Kedua, Hari Santri memberi makna lebih dalam, lebih dari sekedar kegiatan apel, kirab, Fun Run 5K, seminar, zikiran dan sebagainya. Negara menginginkan nilai-nilai ke-Santri-an mengejawantah dan mewarnai sendi-sendi kehidupan bangsa Indonesia. Pesantren telah teruji sebagai lembaga pendidikan yang diandalkan untuk mencetak generasi yang, tidak hanya cerdas secara intelektual, tetapi bermoral baik dan memiliki kemandirian hidup, yang sulit dibentuk di level pendidikan manapun. Jadi yang diharapkan bukan hanya berlagak atau berpenampilan santri, tetapi yang lebih utama dan substansial adalah bermoral dan berbudaya santri. Salah satu budaya santri Nusantara adalah bersarung atau sarungan. Sarung adalah busana khas santri Nusantara. Meski ilmu dan keislamannya berbasis pada literasi kitab Arab, tetapi mereka tidak menjadikan gamis Arab sebagai busana khas santri.

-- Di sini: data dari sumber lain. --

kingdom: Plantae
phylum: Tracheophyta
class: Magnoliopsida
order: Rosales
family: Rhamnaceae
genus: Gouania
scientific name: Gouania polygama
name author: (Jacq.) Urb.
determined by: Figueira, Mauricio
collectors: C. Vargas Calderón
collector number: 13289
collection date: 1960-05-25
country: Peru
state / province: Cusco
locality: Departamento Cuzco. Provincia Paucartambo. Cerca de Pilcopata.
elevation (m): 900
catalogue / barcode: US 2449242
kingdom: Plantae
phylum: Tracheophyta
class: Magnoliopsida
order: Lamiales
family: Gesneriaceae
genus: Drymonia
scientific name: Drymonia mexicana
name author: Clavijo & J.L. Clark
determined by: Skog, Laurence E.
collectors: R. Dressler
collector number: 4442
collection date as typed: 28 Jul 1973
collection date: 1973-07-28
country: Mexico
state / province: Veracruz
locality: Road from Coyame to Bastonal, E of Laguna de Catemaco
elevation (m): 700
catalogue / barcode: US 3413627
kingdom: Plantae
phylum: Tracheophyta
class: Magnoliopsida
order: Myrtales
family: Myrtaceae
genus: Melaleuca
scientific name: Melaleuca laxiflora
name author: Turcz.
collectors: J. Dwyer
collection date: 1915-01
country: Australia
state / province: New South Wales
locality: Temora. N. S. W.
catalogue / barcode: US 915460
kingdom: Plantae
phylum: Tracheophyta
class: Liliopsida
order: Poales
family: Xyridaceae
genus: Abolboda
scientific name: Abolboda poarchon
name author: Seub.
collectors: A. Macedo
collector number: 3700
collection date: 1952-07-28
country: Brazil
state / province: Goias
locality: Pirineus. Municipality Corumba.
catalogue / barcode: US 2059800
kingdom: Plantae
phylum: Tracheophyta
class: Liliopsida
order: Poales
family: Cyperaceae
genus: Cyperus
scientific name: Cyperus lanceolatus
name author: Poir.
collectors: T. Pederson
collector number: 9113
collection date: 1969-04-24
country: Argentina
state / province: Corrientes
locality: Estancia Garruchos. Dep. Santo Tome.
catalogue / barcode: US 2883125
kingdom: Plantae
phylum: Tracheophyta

Ada beberapa nilai kultural di balik sarung santri yang perlu diaktualisasikan dalam kehidupan berbangsa dan bernegara, yaitu: 1) Ke-tawadhu’-an. Bersarung atau sarungan menampilkan kebersahajaan, kesederhanaan dan ketawadhuan, jauh dari kesan angkuh dan kesombongan. Kecuali jika sarungnya diangkat di tengah betis dan mengklaim dirinya lebih sunnah dari muslim lain. 2) Ke-praktis-an yang menyeluruh (overall practicality). Sarung, bagi santri, adalah segalanya. Belajar pakai sarung, beribadah pakai sarung, ngumpul ngopi pakai sarung, tidur kedinginan atau banyak nyamuk pakai sarung, mandi pakai sarung, main bola pakai sarung, menangkap ikan di sungai pakai sarung dan bahkan berantem pun pakai sarung. Sarungan mengajarkan kita bagaimana hidup praktis. Hidup bersarung adalah hidup dengan apa adanya dan mensyukuri apa adanya. Jangan lihat sarungnya, tetapi apa di balik sarung itu. Kata orang “tidak usah neko-neko kalo tidak sanggup.” 3) Sarungan mengandung nilai kemudahan dan memudahkan. Beda dengan celana, apalagi jeans, sarung mudah pakainya mudah melepasnya dan memudahkan pemakainya dalam segala kondisi dan pekerjaan. Pasangan pengatin baru pun mengakui betapa bernilainya sarung dalam memudahkan aktivitas mereka. Kemudahan bersarung dalam budaya santri memberi makna bahwa sesuatu urusan jika dasarnya mudah jangan dipersulit, dan jika sulit maka mudahkanlah. Jangan sebaliknya. Selamat Hari Santri Nasional 2024.